Russia-Ukraine war: 900 Russian bombs launched at Ukraine in March, Zelenskiy says – as it happened | World news


  • Ukraine hopes to have enough ammunition for its troops to repel Russian aggression starting from April, amid a Czech-led initiative to source shells for supply, Ukraine’s prime minister, Denys Shmyhal, said on Tuesday.

  • Estonia’s prime minister, Kaja Kallas, called on Nato allies to increase their defence spending to over 3% of gross domestic product (GDP), saying her country is already investing more than 3% of its GDP in defence and that all Nato allies should follow suit.

  • Russia has launched 130 missiles of various types, more than 320 Shahed attack drones and almost 900 guided bombs in attacks on Ukraine so far this month, Ukraine’s president, Volodymyr Zelenskiy, said.

  • A Russian energy ministry official earlier revealed plans to defend oil and gas facilities with missile systems. “We are jointly working, including with colleagues from the Russian National Guard, to cover objects, on installing, accordingly, protection systems such as Pantsir,” Artyom Verkhov, director of energy ministry’s department for gas industry development, told a parliament meeting.

  • The EU’s foreign policy chief, Josep Borrell, said he will propose that the EU uses 90% of the revenues from Russian assets frozen in Europe to buy arms for Ukraine via the European Peace Facility fund. Borrell told reporters in Brussels he would propose that the remaining 10% be transferred to the EU budget to be used to boost the capacity of the Ukrainian defence industry. He said he would submit the proposal to EU member states on Wednesday, ahead of a summit of EU leaders on Thursday and Friday.

  • Yulia Navalnaya, the widow of the late Russian opposition leader Alexei Navalny, said that Vladimir Putin was not the legitimate president of Russia and that the official results of the election had no meaning. “We proved to ourselves and others that Putin is not our president. We did not elect him,” Navalnaya said of the “noon against Putin” protests held on the last day of the presidential election on Sunday.
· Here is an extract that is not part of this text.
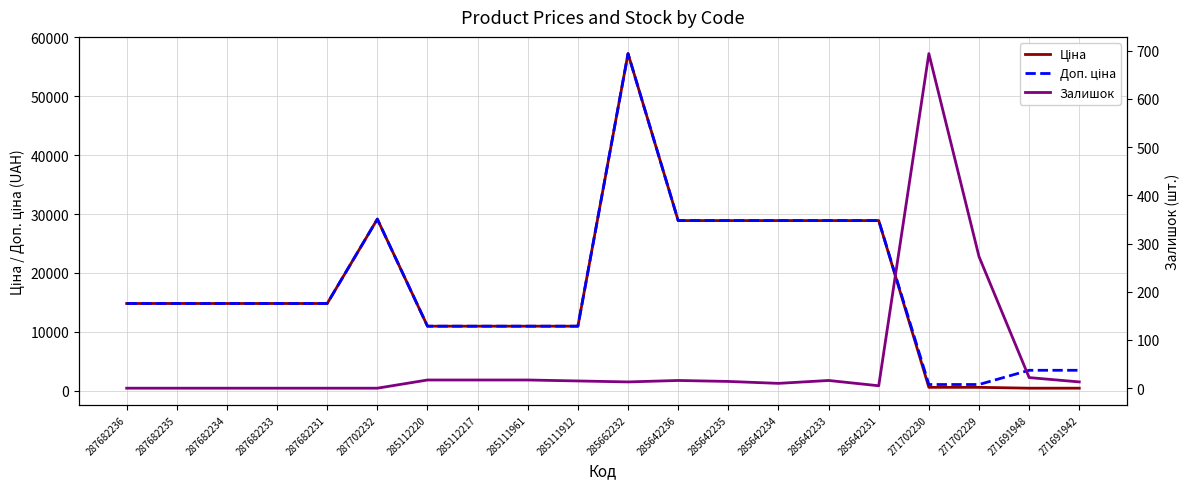

Rank the categories by Залишок value from lowest to highest.

287682236, 287682235, 287682234, 287682233, 287682231, 287702232, 285642231, 285642234, 285662232, 271691942, 285642235, 285111912, 285642236, 285642233, 285112220, 285112217, 285111961, 271691948, 271702229, 271702230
  • Russia appointed Adm Alexander Moiseyev as acting navy chief, replacing Nikolai Yevmenov, according to the state RIA news agency, which confirmed earlier reports of the reshuffle.

  • About 9,000 children will be evacuated from the Russian border city of Belgorod and from several districts in the wider region of the same name due to Ukrainian shelling, Vyacheslav Gladkov, the regional governor, said earlier today. The first group of 1,200 children will be evacuated on 22 March, Gladkov said.

  • Vladimir Putin will travel to China in May for talks with his Chinese counterpart, Xi Jinping, in what could be the Russian president’s first overseas trip of his new presidential term, sources told Reuters. “Putin will visit China,” one of the sources, said. The details were independently confirmed to Reuters by four other sources, who also spoke on condition of anonymity. Putin’s trip to China is thought likely to take place in the second half of May, according to one source.